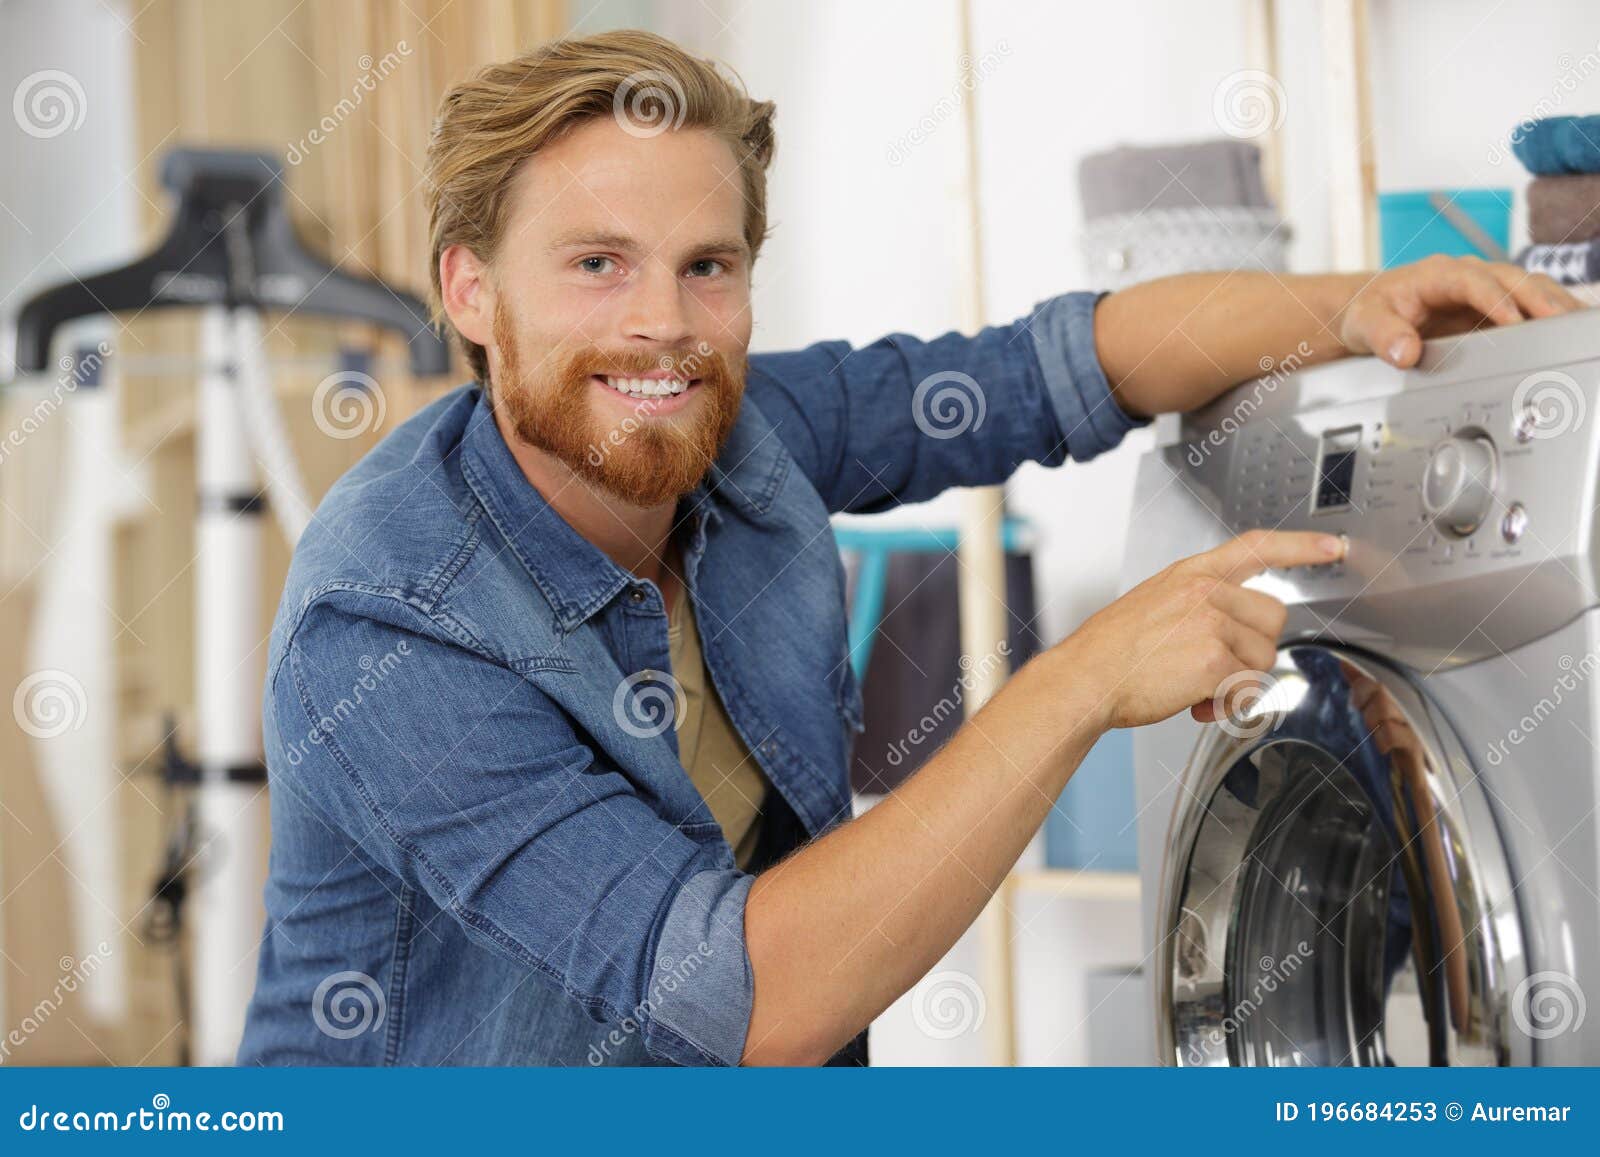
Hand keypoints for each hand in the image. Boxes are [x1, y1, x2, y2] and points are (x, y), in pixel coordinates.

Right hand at [1064, 529, 1343, 731]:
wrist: (1085, 678)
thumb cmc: (1110, 652)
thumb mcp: (1154, 603)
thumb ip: (1197, 605)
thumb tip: (1235, 634)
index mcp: (1190, 573)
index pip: (1256, 547)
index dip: (1299, 546)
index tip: (1331, 546)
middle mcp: (1204, 591)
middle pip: (1273, 616)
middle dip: (1253, 647)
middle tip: (1217, 665)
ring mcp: (1211, 622)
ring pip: (1262, 657)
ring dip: (1237, 681)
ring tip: (1196, 687)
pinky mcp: (1215, 660)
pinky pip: (1246, 688)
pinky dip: (1226, 705)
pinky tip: (1194, 702)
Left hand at [1337, 254, 1583, 368]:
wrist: (1371, 309)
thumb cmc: (1370, 311)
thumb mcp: (1364, 324)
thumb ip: (1383, 336)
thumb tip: (1405, 352)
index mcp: (1437, 274)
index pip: (1472, 281)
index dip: (1494, 299)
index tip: (1512, 320)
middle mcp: (1467, 276)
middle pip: (1512, 279)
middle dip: (1537, 299)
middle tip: (1559, 322)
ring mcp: (1485, 290)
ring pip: (1529, 288)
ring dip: (1554, 305)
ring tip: (1577, 325)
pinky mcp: (1495, 307)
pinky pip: (1530, 305)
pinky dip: (1552, 314)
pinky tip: (1572, 328)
++++
▸ Your task
Everything from the line containing "middle tip: (1559, 322)" to the end of the listing above must be returned exactly. Both end lines belong in it.

▸ Result
middle tip: (1559, 322)
ring mcp: (1485, 290)
ring pip: (1529, 288)
ring dip: (1554, 305)
ring tip: (1577, 325)
pinky mcp: (1495, 307)
pinky pip: (1530, 305)
pinky dip: (1552, 314)
pinky tip: (1572, 328)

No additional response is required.